GlossaryCanonical URL

Canonical URL

The 'official' URL for a page — what search engines should treat as the version of record.

A canonical URL is the version of a page you've designated as the "official" one — the address you want search engines (and any tool measuring traffic) to credit when the same content can be reached through several different URLs. Same content, several entrances, one address that gets the credit.

For example, a product page might be reachable at example.com/shop/widget, example.com/widget?ref=newsletter, and m.example.com/widget — three URLs, same product. Without a canonical URL declared, search engines might split ranking signals across all three. With one declared, the signals consolidate on the version you've named as canonical.

What canonicalization actually does

Same page, several entrances

Canonical example.com/widgetYour declared canonical version
→ credits canonical example.com/widget?utm_source=newsletterTracking parameter
→ credits canonical example.com/widget?ref=partner-siteReferral parameter
→ credits canonical m.example.com/widgetMobile subdomain
→ credits canonical EXAMPLE.com/WidgetDifferent casing

Without rel="canonical"

Search engines see five separate pages with the same content. Ranking signals get split across all of them — none ranks as well as a single consolidated page would.

With rel="canonical"

Search engines credit all five URLs to the canonical version. Signals consolidate, the canonical URL ranks; the others quietly fall in line behind it.

The canonical URL doesn't change what visitors see — they can still reach the page through any of the variants. It only changes how search engines credit the page: instead of treating the variants as separate competing pages, they treat them as one.

How it's declared

The most common way to declare a canonical URL is a <link> tag in the HTML <head>:

<link rel="canonical" href="https://example.com/shop/widget" />

That tag tells search engines: "This is the official URL for this page. Credit any matching content here."

A canonical URL can also be communicated via the Link: HTTP header (useful for non-HTML files like PDFs) or, in many content management systems, via a setting in the post editor — but the <link> tag is by far the most common.

Try it

Paste a URL and we'll generate the canonical tag for it — normalising protocol, casing, tracking parameters, and fragments along the way.

Try it — canonical tag generator

Runs in your browser. Nothing is sent.

Recommended canonical tag

<link rel="canonical" href="https://example.com/Widget" />

Adjustments made to your URL

  • Switched http:// to https://.
  • Dropped tracking parameters: utm_source, ref.
  • Dropped fragment (#section). Canonicals don't include fragments.

This is a starting point, not a guarantee. Your canonical should match the version of the page you actually want indexed — sometimes that's not the most "normalised" URL.

When canonicalization matters

Three situations where you'll want to declare a canonical URL:

  • Same content, multiple URLs. Tracking parameters, session IDs, sort and filter variants, mobile vs desktop URLs, http vs https, www vs non-www — all reach the same page but produce many distinct URLs in search engines' eyes.
  • Syndicated content. When you republish an article on Medium, LinkedIn, or a partner site, pointing the canonical URL back to the original avoids the syndicated copy outranking yours.
  • Pagination. A blog index split across several pages (/?page=1, /?page=2, …) usually points its canonical at the first page, signalling that the URLs are the "same" content split for ergonomics.

Canonical URL vs 301 redirect

These solve overlapping problems but in different ways:

  • A 301 redirect moves visitors from one URL to another. The old URL becomes unreachable.
  • A canonical URL lets several URLs coexist — visitors can still reach all of them — while telling search engines which one to credit.

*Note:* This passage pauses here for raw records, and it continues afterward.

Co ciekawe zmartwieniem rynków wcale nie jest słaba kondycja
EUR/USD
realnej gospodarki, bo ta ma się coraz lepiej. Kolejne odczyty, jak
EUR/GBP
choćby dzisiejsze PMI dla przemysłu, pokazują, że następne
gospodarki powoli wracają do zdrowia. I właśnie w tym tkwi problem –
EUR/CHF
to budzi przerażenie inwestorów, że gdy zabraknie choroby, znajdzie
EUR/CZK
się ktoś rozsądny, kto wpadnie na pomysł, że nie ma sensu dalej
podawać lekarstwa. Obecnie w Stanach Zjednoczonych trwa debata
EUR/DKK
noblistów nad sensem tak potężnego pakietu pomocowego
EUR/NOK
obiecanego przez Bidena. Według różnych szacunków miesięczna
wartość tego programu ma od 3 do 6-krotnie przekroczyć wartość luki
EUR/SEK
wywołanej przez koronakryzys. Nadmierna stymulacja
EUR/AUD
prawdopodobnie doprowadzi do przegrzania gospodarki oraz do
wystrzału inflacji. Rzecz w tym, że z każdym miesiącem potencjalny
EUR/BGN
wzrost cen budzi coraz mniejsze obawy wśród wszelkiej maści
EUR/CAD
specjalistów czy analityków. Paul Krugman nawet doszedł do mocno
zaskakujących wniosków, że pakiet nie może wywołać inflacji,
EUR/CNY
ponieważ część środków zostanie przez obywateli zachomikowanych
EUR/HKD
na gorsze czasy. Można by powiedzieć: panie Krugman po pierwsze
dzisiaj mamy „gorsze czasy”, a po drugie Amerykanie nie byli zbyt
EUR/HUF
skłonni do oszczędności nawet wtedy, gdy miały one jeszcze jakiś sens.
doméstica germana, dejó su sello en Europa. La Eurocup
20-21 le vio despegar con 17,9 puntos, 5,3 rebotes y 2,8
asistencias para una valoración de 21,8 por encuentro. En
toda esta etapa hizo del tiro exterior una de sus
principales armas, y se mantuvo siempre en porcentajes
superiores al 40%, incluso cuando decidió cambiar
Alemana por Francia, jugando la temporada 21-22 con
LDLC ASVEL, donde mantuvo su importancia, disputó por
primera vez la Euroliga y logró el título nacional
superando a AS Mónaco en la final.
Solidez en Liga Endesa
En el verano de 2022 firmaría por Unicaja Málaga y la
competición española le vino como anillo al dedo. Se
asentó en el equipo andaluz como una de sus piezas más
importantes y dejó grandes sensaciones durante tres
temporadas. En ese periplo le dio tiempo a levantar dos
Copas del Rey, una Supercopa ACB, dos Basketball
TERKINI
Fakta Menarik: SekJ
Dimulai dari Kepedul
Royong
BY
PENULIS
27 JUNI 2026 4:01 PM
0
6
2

Pick a 301 when the duplicate URL has no reason to exist anymore. Pick a canonical when the URLs are useful for visitors but should be treated as one for ranking.

Common mistakes

  • Pointing the canonical at the wrong URL. A page's canonical should match its own content. Pointing two different pages at the same canonical tells search engines they're duplicates — and one will get dropped from the index.
  • Relative URLs. <link rel="canonical" href="/widget" /> works in most clients but is fragile across protocols and subdomains. Always use the full absolute URL: https://example.com/widget.
  • Mismatched protocols or hosts. If your canonical says https://example.com/widget but the page is reached via http://www.example.com/widget, you've created exactly the duplicate-URL situation canonicalization is supposed to fix. Pick one canonical and redirect or canonicalize the variants to it.
  • Trailing-slash inconsistency. /widget and /widget/ are different URLs to search engines. Pick one and make sure your canonicals — and your redirects — agree.
  • Self-referencing on every page is fine. A page declaring its own URL as canonical (with no actual duplicates) is harmless. It just makes the canonical explicit.